Not directly, this is too concrete to be handled by an abstract framework layer. However, you can accomplish this fairly easily. For a table like :
<table id="table_id">
<tr><th class="rank"></th><th class="name">Name</th><th class="amount">Amount</th></tr>
<tr><td></td><td>Adam</td><td>$50</td></tr>
<tr><td></td><td>Evan</td><td>$20</td></tr>
<tr><td></td><td>Frank</td><td>$80</td></tr>
<tr><td></td><td>Harold</td><td>$90</td></tr>
<tr><td></td><td>Jeff</td><td>$20</td></tr>
<tr><td></td><td>Linus</td><td>$10</td></tr>
<tr><td></td><td>Sam</td><td>$87</td></tr>
<tr><td></td><td>Zach</td><td>$100</td></tr>
</table>
You can do :
var top = 5; // apply only transformation to the top n rows
var rankCol, nameCol, amountCol;
$('#table_id').find('tr')
// get first row and find where are the name and amount columns...

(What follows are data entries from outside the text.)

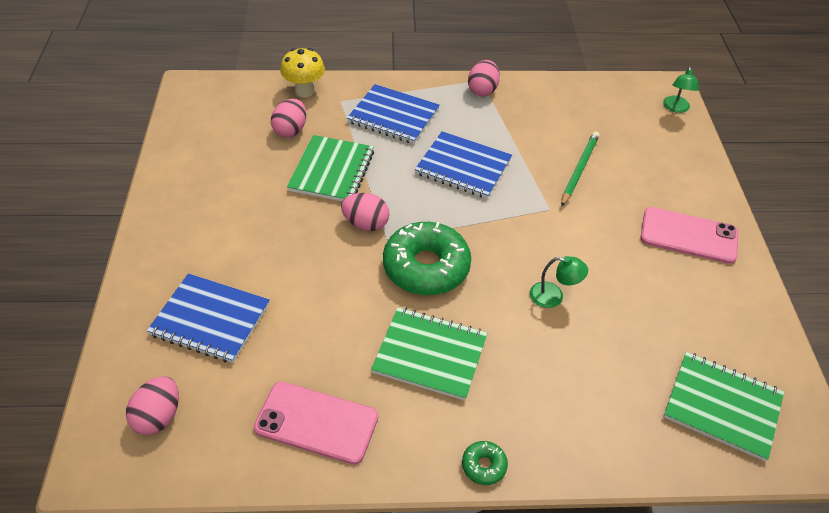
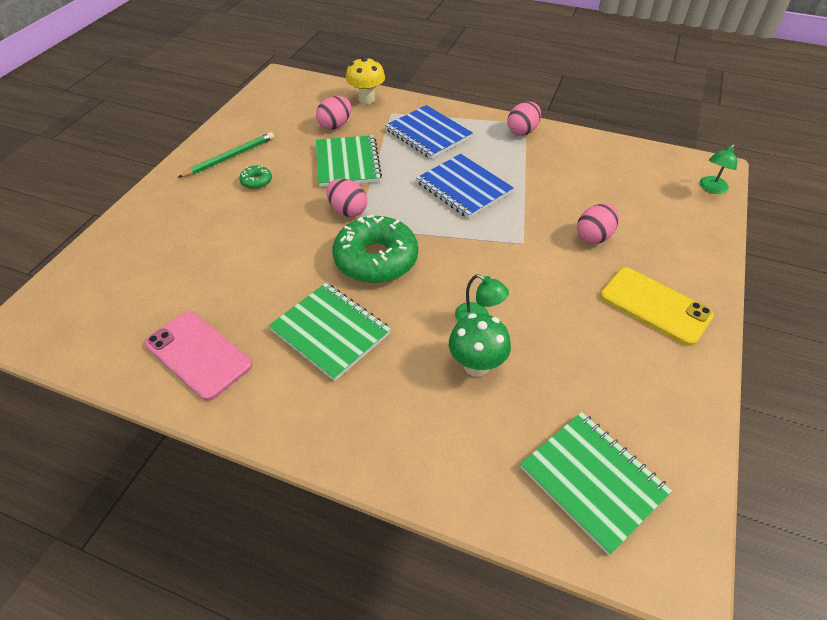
camera: 25 degrees right, 0 degrees up
pink egg [126,377,179,435] -> pink egg moved to [577,204,619,244]
blue notebook [147,273,270,363] -> none
green notebook [287,135,374,201] -> green notebook turned 45 degrees counterclockwise [316,135,382,187]
green donut [462,441,508,485] -> green donut moved to [239,165,272,189]
green pencil [561,131,600,207] -> green pencil moved to [177,132,274,178]
pink phone [640,207,738,264] -> yellow phone [600,267,714,346]
none -> green mushroom [449,313,511,377]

.slice(0, 1).each(function(i,row) {
rankCol = $(row).find('.rank').index();
nameCol = $(row).find('.name').index();
amountCol = $(row).find('.amount').index();
}).end()
// remove first row
.slice(1)
// sort returned set by 'amount' in ascending order
.sort(function(a,b) {
return parseFloat($(a).find('td:eq('+amountCol+')').text().substr(1)) - parseFloat($(b).find('td:eq('+amountCol+')').text().substr(1));
})
// get the last 'top' rows
.slice(-top)
// apply bold + red to column 'amount'
.find('td:eq('+amountCol+')').css({'font-weight':'bold', 'color':'red'}).end()
// prepend #n to column 'rank'
.find('td:eq('+rankCol+')').each(function(i,col) {
$(col).text('#'+(top-i)+'. ');
})
;
The code was organized for readability, but also so you can see how JQuery can apply a reusable pattern to chain up the calls on your results. If your table layout is different, for example you have 5 columns and "amount" is in the 5th, then the code will still work without modification, all you need is to set some class name to your "name" and "amount" columns and look for that class in the first row.

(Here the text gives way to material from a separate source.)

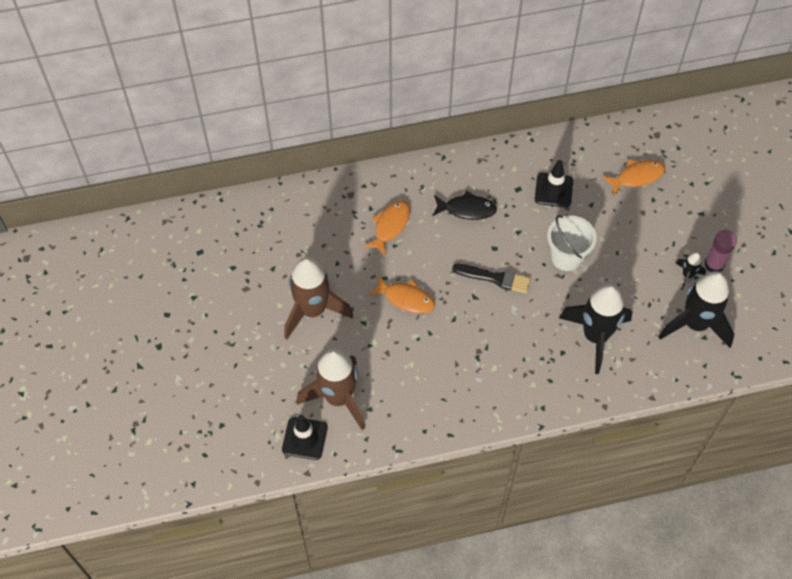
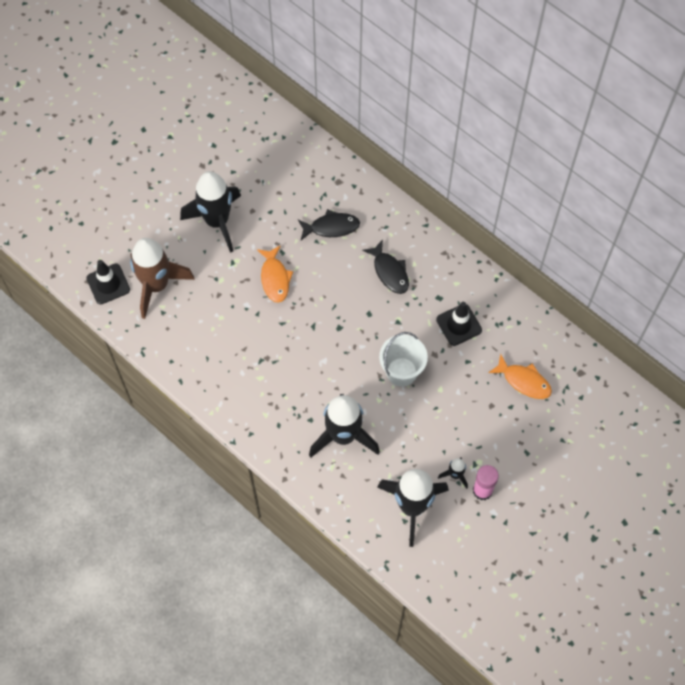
camera: 55 degrees right, 5 degrees up
brown rocket [284,257,353,339] -> black rocket [180,171,241,253]
orange fish [364,200,410,256] -> black fish [298,209,360,240]
black brush [452,264,531,293] -> none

** EDIT ** I also added a reserved column to put the rank's text. This render nameCol
obsolete, but I kept it in the code anyway. Having such a reserved column aligns everything beautifully. :) The number of top rows are now variable based. ... I could still play with the code to make it even more flexible / reusable, but I think you get the point.
** NOTE ** you could replace the css()
call with addClass()
instead that will define bold + red. You could even replace the prepend(string)
call with a prepend(element)
instead so you can actually style the "#n" before the name.